→ **Exercise prompt**:
Please restate the records that follow word for word, omitting any images.

→ **Provided records**:
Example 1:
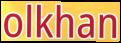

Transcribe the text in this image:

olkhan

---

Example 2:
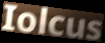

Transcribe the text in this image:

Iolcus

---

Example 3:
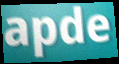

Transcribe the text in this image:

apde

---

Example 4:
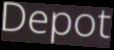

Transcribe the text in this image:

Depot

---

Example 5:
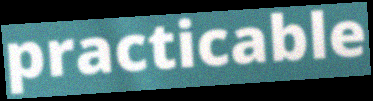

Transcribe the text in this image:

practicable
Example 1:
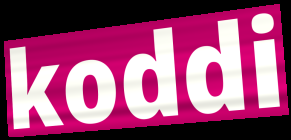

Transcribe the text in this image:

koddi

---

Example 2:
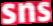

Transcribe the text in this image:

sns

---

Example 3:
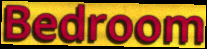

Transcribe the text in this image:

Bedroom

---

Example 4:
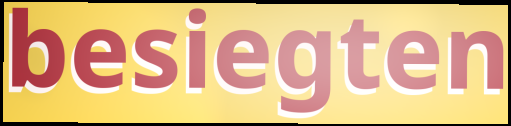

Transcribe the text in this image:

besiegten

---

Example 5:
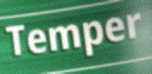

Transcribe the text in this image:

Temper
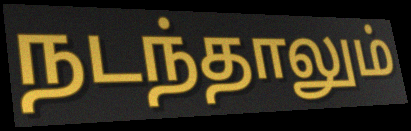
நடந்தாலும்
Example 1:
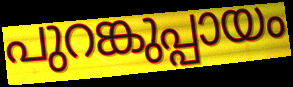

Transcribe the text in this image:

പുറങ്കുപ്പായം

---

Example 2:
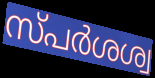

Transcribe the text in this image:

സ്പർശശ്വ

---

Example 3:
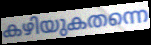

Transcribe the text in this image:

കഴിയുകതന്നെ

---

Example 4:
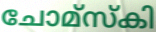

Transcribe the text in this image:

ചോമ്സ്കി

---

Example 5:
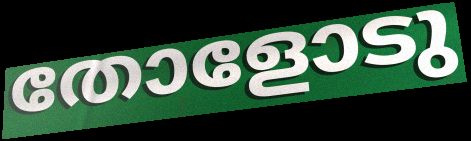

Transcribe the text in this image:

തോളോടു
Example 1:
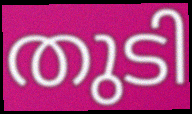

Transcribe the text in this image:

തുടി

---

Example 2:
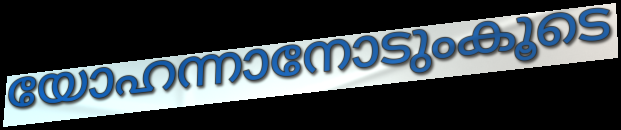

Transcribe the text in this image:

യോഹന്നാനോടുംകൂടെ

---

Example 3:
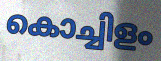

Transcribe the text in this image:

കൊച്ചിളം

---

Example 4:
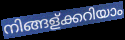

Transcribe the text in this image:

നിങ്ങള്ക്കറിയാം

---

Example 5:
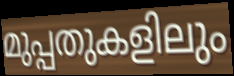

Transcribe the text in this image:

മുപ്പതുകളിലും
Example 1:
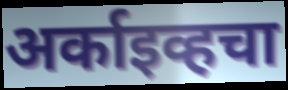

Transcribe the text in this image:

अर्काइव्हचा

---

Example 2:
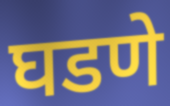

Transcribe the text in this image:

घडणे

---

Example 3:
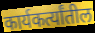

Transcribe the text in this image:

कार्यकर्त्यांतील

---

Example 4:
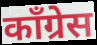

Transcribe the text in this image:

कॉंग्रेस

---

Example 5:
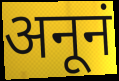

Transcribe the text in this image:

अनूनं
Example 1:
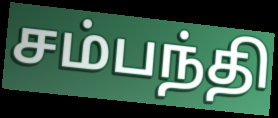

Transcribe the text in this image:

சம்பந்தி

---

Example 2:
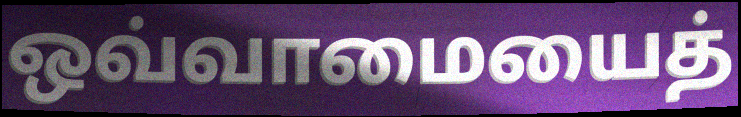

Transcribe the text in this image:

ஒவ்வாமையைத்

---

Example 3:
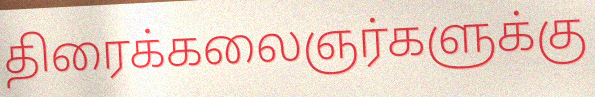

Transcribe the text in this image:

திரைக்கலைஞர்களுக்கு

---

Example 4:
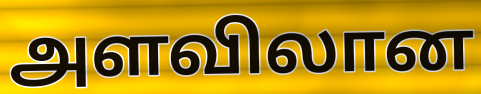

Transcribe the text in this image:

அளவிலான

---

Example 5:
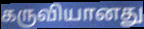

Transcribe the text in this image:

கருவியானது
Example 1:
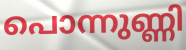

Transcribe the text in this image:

→ **Solution**:
Example 1:

Transcribe the text in this image:

olkhan

---

Example 2:

Transcribe the text in this image:

Iolcus

---

Example 3:

Transcribe the text in this image:

apde

---

Example 4:

Transcribe the text in this image:

Depot

---

Example 5:

Transcribe the text in this image:

practicable
Example 1:

Transcribe the text in this image:

koddi

---

Example 2:

Transcribe the text in this image:

sns

---

Example 3:

Transcribe the text in this image:

Bedroom

---

Example 4:

Transcribe the text in this image:

besiegten

---

Example 5:

Transcribe the text in this image:

Temper
நடந்தாலும்
Example 1:

Transcribe the text in this image:

പുറങ്കുപ്പായം

---

Example 2:

Transcribe the text in this image:

സ്പർശശ്വ

---

Example 3:

Transcribe the text in this image:

കഴിയുകതന്നെ

---

Example 4:

Transcribe the text in this image:

ചോമ്സ്കി

---

Example 5:

Transcribe the text in this image:

തോളോടു
Example 1:

Transcribe the text in this image:

തുടി

---

Example 2:

Transcribe the text in this image:

യോഹന്നാനോടുംകൂടെ

---

Example 3:

Transcribe the text in this image:

കൊച്ചിളം

---

Example 4:

Transcribe the text in this image:

നിങ്ങള്ക്കറിയാം

---

Example 5:

Transcribe the text in this image:

മുപ്പതുകളിലും
Example 1:

Transcribe the text in this image:

अर्काइव्हचा

---

Example 2:

Transcribe the text in this image:

घडणे

---

Example 3:

Transcribe the text in this image:

कार्यकर्त्यांतील

---

Example 4:

Transcribe the text in this image:

कॉंग्रेस

---

Example 5:

Transcribe the text in this image:

अनूनं
Example 1:

Transcribe the text in this image:

சம்பந்தி

---

Example 2:

Transcribe the text in this image:

ஒவ்வாமையைத்

---

Example 3:

Transcribe the text in this image:

திரைக்கலைஞர்களுக்கு

---

Example 4:

Transcribe the text in this image:

அளவிலான

---

Example 5:

Transcribe the text in this image:

கருவியானது
Example 1:

Transcribe the text in this image:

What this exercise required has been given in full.